Bhutan Everyday Life

No internet and no television!

Imagine you didn’t have internet? No chats, no information for the presentation and no online games. And no cell phone. It was like that in Bhutan for a long time. Up until 50 years ago, Bhutan was almost isolated from the rest of the world. It was not until 2003 that mobile telephony came to Bhutan, before it was not possible to make calls with a cell phone.

An airport was only built in 1974, but it still poses great challenges to the pilots’ flying skills today. Television did not move in until 1999, before the Bhutanese had never heard of anything like that.

Poor, sick and without education

Bhutan has a population of around 800,000 and 25 out of 100 people have less than 16 dollars a month to live on. A lot of nomads live in the east of the country and they have to get by on about half the money.

25 out of 100 children die before the age of twelve. There are almost no hospitals and hardly any medical care. Medical care is free, but that doesn’t help if there isn’t any. People who are injured or have an accident often have to travel long distances to get to a hospital or a doctor.

From the age of ten, many children have to work and support the family. It goes without saying that they will then no longer be able to go to school and will not receive any schooling. 47 out of 100 people in Bhutan cannot read or write. So you are illiterate.

Holy places

Many places are sacred in Bhutan. Everything has a story and there is hardly a place that is not linked to an important story. Mountains look like sleeping elephants, there are places of pilgrimage everywhere and the ground is sacred everywhere.

One of the most important and famous holy places in Bhutan is the “Tiger’s Nest” in Parotal. This is a rock grotto that is surrounded by many temples carved into a steep rock wall. This is a sacred place that is 4000 meters high. And the monastery is not that easy to get to, of course there is no road, if you want to get there you have to hike through the woods for several days. So there are no buses romping about in parking lots and those who come here have to take these hardships on themselves.

What is Gross National Happiness?

Have you ever heard the term gross national product? This is the name given to the totality of all services and economic goods in a certain economic sector within a certain period. In Bhutan one speaks of gross national happiness or gross national happiness. But what is this supposed to mean?

King Singye Wangchuck had the idea shortly after his coronation in 1974. He demanded that not the country’s economy should grow, but the happiness of the inhabitants. This of course contradicts all the demands that are made on a state today, because it should grow, grow and grow. But sometimes one really asks oneself where this growth is going and does more goods and goods really make people happier?

Can happiness even be measured?

In Bhutan, a country located in Asia according to youremailverifier, the claim to be happy has a lot to do with religion. What is important are the spiritual needs of the person and not the economic ones.
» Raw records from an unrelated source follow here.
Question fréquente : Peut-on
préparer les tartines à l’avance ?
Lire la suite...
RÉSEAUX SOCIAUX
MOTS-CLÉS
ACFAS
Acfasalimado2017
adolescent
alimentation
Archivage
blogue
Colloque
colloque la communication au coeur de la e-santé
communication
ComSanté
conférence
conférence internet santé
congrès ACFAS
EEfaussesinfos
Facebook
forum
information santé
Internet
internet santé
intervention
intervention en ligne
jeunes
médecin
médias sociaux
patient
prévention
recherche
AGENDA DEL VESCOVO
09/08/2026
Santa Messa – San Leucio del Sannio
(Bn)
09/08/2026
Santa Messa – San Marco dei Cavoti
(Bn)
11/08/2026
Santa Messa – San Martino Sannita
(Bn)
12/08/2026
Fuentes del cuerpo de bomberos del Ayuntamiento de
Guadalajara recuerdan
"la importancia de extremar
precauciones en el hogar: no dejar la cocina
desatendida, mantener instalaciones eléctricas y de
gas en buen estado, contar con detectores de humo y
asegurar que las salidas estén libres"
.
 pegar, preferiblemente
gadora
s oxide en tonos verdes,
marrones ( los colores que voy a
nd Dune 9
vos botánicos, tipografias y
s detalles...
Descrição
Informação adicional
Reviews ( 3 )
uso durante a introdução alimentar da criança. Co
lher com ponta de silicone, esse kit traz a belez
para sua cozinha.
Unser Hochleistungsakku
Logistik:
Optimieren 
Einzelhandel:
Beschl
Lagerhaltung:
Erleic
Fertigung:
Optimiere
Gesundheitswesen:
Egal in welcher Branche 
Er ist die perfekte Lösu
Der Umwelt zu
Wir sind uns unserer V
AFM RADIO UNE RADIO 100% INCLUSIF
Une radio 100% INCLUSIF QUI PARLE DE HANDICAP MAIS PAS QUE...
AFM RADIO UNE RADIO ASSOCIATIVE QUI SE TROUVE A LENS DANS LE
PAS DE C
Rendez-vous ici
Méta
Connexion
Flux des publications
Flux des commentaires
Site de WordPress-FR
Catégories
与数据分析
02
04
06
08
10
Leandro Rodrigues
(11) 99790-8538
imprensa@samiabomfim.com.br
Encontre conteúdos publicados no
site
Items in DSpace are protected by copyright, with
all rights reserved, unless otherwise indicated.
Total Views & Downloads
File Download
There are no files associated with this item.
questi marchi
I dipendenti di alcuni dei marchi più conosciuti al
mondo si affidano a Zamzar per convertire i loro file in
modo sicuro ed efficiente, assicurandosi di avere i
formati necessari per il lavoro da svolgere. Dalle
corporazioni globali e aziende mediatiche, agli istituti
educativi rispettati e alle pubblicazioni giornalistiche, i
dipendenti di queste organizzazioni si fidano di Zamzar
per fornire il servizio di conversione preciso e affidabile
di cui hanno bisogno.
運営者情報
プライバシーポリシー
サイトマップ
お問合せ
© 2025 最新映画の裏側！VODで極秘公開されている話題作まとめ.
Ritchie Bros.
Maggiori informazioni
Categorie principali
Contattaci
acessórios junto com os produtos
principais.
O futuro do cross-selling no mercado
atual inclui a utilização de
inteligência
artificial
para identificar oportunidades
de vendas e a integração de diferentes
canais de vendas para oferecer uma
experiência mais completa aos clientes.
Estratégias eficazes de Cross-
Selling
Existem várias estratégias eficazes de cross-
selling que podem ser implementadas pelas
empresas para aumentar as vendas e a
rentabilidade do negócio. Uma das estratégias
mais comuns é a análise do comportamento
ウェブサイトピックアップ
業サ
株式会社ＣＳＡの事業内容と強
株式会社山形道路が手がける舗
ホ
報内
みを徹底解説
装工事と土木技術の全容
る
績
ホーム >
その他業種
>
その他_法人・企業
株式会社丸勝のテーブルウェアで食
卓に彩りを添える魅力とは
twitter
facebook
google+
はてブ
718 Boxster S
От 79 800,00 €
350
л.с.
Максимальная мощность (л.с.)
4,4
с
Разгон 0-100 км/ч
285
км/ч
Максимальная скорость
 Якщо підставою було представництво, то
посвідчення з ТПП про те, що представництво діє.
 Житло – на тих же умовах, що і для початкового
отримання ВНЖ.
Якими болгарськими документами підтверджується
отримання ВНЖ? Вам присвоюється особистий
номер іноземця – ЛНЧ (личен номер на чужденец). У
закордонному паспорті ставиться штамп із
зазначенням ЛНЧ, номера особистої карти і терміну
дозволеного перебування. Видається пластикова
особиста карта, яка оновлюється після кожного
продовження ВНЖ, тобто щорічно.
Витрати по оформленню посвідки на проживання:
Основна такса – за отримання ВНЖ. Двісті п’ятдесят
So everyone can find the desired form of happiness in themselves without having to have a lot of money and possessions, on the contrary, in the Buddhist faith this rather stands in the way of happiness. So the economic development of the country is lagging behind.

But are everyone in Bhutan really that happy? And how can happiness even be measured? In any case, people in Bhutan are researching the happiness of their residents. They are asked whether and how they are happy. These numbers are then evaluated. The results are also said to influence the politics of the country, which in turn is responsible for the happiness of its residents.

The pillars of happiness

The gross national happiness introduced by the Bhutanese royal family rests on four pillars. One is the sustainable and equitable development of society and the economy. Another is environmental protection and good governance is also a pillar of happiness, as is the preservation of cultural traditions in the country.

How is it really with happiness?

In their research, the researchers found that not all people in Bhutan were happy, but they were happier or easier to please than we are here. Many people live very simply, often without electricity, and live from what nature gives them. When they have enough to eat and a small amount of wealth that can be expressed in very simple things, they are satisfied.

The needs that our society has, which are often awakened by advertising, do not arise at all. There are many things that the Bhutans do not know at all. Village life is peaceful and community and friendship are important. That all sounds right. But many people are not doing so well because they are missing the very least and then there is no happiness if you are always hungry.